* _Your objective_: Reproduce every line of the records below verbatim, from the first through the last.
● ● ● ● ●
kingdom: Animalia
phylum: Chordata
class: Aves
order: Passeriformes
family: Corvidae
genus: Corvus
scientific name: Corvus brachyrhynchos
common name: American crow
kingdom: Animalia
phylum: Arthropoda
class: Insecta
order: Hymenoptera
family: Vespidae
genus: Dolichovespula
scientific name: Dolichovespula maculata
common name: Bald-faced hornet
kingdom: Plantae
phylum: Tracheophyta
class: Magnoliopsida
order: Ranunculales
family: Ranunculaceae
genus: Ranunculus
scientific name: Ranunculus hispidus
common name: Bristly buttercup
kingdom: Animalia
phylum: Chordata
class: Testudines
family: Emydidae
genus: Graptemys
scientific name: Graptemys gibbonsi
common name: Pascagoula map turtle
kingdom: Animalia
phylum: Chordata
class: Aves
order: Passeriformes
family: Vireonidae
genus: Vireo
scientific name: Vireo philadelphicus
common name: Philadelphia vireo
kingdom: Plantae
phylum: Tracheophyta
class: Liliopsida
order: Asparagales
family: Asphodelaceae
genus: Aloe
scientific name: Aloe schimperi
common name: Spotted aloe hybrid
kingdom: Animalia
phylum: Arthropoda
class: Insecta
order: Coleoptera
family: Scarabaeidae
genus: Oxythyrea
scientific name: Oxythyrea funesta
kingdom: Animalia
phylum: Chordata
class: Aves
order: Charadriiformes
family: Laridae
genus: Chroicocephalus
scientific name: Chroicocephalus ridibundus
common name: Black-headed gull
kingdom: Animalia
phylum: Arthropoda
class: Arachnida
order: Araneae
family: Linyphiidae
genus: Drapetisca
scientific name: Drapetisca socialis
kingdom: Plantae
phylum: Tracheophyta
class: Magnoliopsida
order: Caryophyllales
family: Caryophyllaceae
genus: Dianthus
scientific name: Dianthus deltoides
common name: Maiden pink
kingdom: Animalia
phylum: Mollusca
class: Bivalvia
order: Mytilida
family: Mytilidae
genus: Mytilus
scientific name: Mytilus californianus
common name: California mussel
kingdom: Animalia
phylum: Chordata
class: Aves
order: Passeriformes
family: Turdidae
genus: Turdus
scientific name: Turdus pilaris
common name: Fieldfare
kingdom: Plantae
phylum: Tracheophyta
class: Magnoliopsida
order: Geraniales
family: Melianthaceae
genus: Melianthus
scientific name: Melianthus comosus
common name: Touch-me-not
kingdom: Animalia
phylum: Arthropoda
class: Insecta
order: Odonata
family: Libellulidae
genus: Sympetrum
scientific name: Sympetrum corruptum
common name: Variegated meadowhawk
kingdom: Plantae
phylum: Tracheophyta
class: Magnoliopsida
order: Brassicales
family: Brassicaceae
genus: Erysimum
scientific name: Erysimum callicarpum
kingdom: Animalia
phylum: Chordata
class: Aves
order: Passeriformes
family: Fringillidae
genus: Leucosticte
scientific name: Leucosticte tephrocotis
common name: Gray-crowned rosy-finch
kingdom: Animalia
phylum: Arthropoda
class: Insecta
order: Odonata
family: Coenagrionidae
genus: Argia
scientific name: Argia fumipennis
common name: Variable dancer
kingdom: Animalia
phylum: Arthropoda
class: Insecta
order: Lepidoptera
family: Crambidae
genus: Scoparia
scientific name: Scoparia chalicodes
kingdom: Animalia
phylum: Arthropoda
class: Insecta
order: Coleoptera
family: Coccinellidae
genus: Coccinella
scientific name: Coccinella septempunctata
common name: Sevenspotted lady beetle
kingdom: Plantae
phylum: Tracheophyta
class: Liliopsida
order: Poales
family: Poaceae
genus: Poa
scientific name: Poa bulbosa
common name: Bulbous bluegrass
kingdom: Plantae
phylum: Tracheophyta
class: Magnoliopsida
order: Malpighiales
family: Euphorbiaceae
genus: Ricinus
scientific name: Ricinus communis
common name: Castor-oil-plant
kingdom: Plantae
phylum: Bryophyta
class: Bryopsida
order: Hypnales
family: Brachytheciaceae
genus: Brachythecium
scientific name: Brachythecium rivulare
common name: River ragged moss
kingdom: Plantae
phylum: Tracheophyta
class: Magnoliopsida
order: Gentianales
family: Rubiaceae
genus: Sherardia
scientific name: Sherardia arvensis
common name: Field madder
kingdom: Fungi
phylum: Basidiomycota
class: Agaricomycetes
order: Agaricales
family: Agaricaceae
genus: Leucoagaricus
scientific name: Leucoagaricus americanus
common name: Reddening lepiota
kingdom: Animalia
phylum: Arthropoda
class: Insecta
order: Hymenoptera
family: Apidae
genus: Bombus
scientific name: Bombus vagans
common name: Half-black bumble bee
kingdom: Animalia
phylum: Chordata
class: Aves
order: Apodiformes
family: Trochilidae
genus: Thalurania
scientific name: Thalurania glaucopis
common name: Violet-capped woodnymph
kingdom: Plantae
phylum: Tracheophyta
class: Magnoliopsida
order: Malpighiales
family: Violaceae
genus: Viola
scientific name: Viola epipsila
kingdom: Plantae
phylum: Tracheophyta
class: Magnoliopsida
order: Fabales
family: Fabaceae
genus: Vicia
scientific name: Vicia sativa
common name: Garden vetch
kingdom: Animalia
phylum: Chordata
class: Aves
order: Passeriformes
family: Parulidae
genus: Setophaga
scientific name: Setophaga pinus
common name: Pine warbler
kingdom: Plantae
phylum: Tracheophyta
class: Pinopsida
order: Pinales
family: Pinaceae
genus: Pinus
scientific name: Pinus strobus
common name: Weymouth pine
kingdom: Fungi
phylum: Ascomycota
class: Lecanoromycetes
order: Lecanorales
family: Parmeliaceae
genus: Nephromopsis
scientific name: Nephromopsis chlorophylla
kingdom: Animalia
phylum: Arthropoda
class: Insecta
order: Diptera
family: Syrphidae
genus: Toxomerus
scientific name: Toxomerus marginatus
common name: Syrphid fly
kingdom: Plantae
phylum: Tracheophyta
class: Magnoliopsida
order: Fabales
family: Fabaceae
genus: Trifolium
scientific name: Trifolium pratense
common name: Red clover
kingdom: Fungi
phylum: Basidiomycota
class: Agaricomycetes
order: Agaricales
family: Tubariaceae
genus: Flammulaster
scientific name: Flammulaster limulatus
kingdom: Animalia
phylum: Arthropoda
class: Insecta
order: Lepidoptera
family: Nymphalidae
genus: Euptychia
● ● ● ● ●
* _Task response_:
kingdom: Animalia
phylum: Chordata
class: Aves
order: Passeriformes
family: Corvidae
genus: Corvus
scientific name: Corvus brachyrhynchos
common name: American crow
kingdom: Animalia
phylum: Arthropoda
class: Insecta
order: Hymenoptera
family: Vespidae
genus: Dolichovespula
scientific name: Dolichovespula maculata
common name: Bald-faced hornet
kingdom: Plantae
phylum: Tracheophyta
class: Magnoliopsida
order: Ranunculales
family: Ranunculaceae
genus: Ranunculus
scientific name: Ranunculus hispidus
common name: Bristly buttercup
kingdom: Animalia
phylum: Chordata
class: Testudines
family: Emydidae
genus: Graptemys
scientific name: Graptemys gibbonsi
common name: Pascagoula map turtle
kingdom: Animalia
phylum: Chordata
class: Aves
order: Passeriformes
family: Vireonidae
genus: Vireo
scientific name: Vireo philadelphicus
common name: Philadelphia vireo
kingdom: Plantae
phylum: Tracheophyta
class: Liliopsida
order: Asparagales
family: Asphodelaceae
genus: Aloe
scientific name: Aloe schimperi
common name: Spotted aloe hybrid
kingdom: Animalia
phylum: Arthropoda
class: Insecta
order: Coleoptera
family: Scarabaeidae
genus: Oxythyrea
scientific name: Oxythyrea funesta
kingdom: Animalia
phylum: Chordata
class: Aves
order: Charadriiformes
family: Laridae
genus: Chroicocephalus
scientific name: Chroicocephalus ridibundus
common name: Black-headed gull
kingdom: Animalia
phylum: Arthropoda
class: Arachnida
order: Araneae
family: Linyphiidae
genus: Drapetisca
scientific name: Drapetisca socialis
kingdom: Plantae
phylum: Tracheophyta
class: Magnoliopsida
order: Caryophyllales
family: Caryophyllaceae
genus: Dianthus
scientific name: Dianthus deltoides
common name: Maiden pink
kingdom: Animalia
phylum: Mollusca
class: Bivalvia
order: Mytilida
family: Mytilidae
genus: Mytilus
scientific name: Mytilus californianus
common name: California mussel
kingdom: Animalia
phylum: Chordata
class: Aves
order: Passeriformes
family: Turdidae
genus: Turdus
scientific name: Turdus pilaris
common name: Fieldfare
kingdom: Plantae
phylum: Tracheophyta
class: Magnoliopsida
order: Geraniales
family: Melianthaceae
genus: Melianthus
scientific name: Melianthus comosus
common name: Touch-me-not
kingdom: Animalia
phylum: Arthropoda
class: Insecta
order: Odonata
family: Libellulidae
genus: Sympetrum
scientific name: Sympetrum corruptum
common name: Variegated meadowhawk
kingdom: Plantae
phylum: Tracheophyta
class: Magnoliopsida
order: Brassicales
family: Brassicaceae
genus: Erysimum
scientific name: Erysimum callicarpum
kingdom: Animalia
phylum: Chordata
class: Aves
order: Passeriformes
family: Fringillidae
genus: Leucosticte
scientific name: Leucosticte tephrocotis
common name: Gray-crowned rosy-finch
kingdom: Animalia
phylum: Arthropoda
class: Insecta
order: Odonata
family: Coenagrionidae
genus: Argia
scientific name: Argia fumipennis
common name: Variable dancer
kingdom: Animalia
phylum: Arthropoda
class: Insecta
order: Lepidoptera
family: Crambidae
genus: Scoparia
scientific name: Scoparia chalicodes
kingdom: Animalia
phylum: Arthropoda
class: Insecta
order: Coleoptera
family: Coccinellidae
genus: Coccinella
scientific name: Coccinella septempunctata
common name: Sevenspotted lady beetle
kingdom: Plantae
phylum: Tracheophyta
class: Liliopsida
order: Poales
family: Poaceae
genus: Poa
scientific name: Poa bulbosa
common name: Bulbous bluegrass
kingdom: Plantae
phylum: Tracheophyta
class: Magnoliopsida
order: Malpighiales
family: Euphorbiaceae
genus: Ricinus
scientific name: Ricinus communis
common name: Castor-oil-plant
kingdom: Plantae
phylum: Bryophyta
class: Bryopsida
order: Hypnales
family: Brachytheciaceae
genus: Brachythecium
scientific name: Brachythecium rivulare
common name: River ragged moss
kingdom: Plantae
phylum: Tracheophyta
class: Magnoliopsida
order: Gentianales
family: Rubiaceae
genus: Sherardia
scientific name: Sherardia arvensis
common name: Field madder
kingdom: Fungi
phylum: Basidiomycota
class: Agaricomycetes
order: Agaricales
family: Agaricaceae
genus: Leucoagaricus
scientific name: Leucoagaricus americanus
common name: Reddening lepiota
kingdom: Animalia
phylum: Arthropoda
class: Insecta
order: Hymenoptera
family: Apidae
genus: Bombus
scientific name: Bombus vagans
common name: Half-black bumble bee
kingdom: Animalia
phylum: Chordata
class: Aves
order: Apodiformes
family: Trochilidae
genus: Thalurania
scientific name: Thalurania glaucopis
common name: Violet-capped woodnymph
kingdom: Plantae
phylum: Tracheophyta
class: Magnoliopsida
order: Malpighiales
family: Violaceae
genus: Viola
scientific name: Viola epipsila
kingdom: Plantae
phylum: Tracheophyta
class: Magnoliopsida
order: Fabales
family: Fabaceae
genus: Vicia
scientific name: Vicia sativa
common name: Garden vetch
kingdom: Animalia
phylum: Chordata
class: Aves
order: Passeriformes
family: Parulidae
genus: Setophaga
scientific name: Setophaga pinus
common name: Pine warbler
kingdom: Plantae
phylum: Tracheophyta
class: Pinopsida
order: Pinales
family: Pinaceae
genus: Pinus
scientific name: Pinus strobus
common name: Weymouth pine
kingdom: Fungi
phylum: Ascomycota
class: Lecanoromycetes
order: Lecanorales
family: Parmeliaceae
genus: Nephromopsis
scientific name: Nephromopsis chlorophylla
kingdom: Animalia
phylum: Arthropoda
class: Insecta
order: Diptera
family: Syrphidae
genus: Toxomerus
scientific name: Toxomerus marginatus
common name: Syrphid fly
kingdom: Plantae
phylum: Tracheophyta
class: Magnoliopsida
order: Fabales
family: Fabaceae
genus: Trifolium
scientific name: Trifolium pratense
common name: Red clover
kingdom: Fungi
phylum: Basidiomycota
class: Agaricomycetes
order: Agaricales
family: Tubariaceae
genus: Flammulaster
scientific name: Flammulaster limulatus
kingdom: Animalia
phylum: Arthropoda
class: Insecta
order: Lepidoptera
family: Nymphalidae
genus: Euptychia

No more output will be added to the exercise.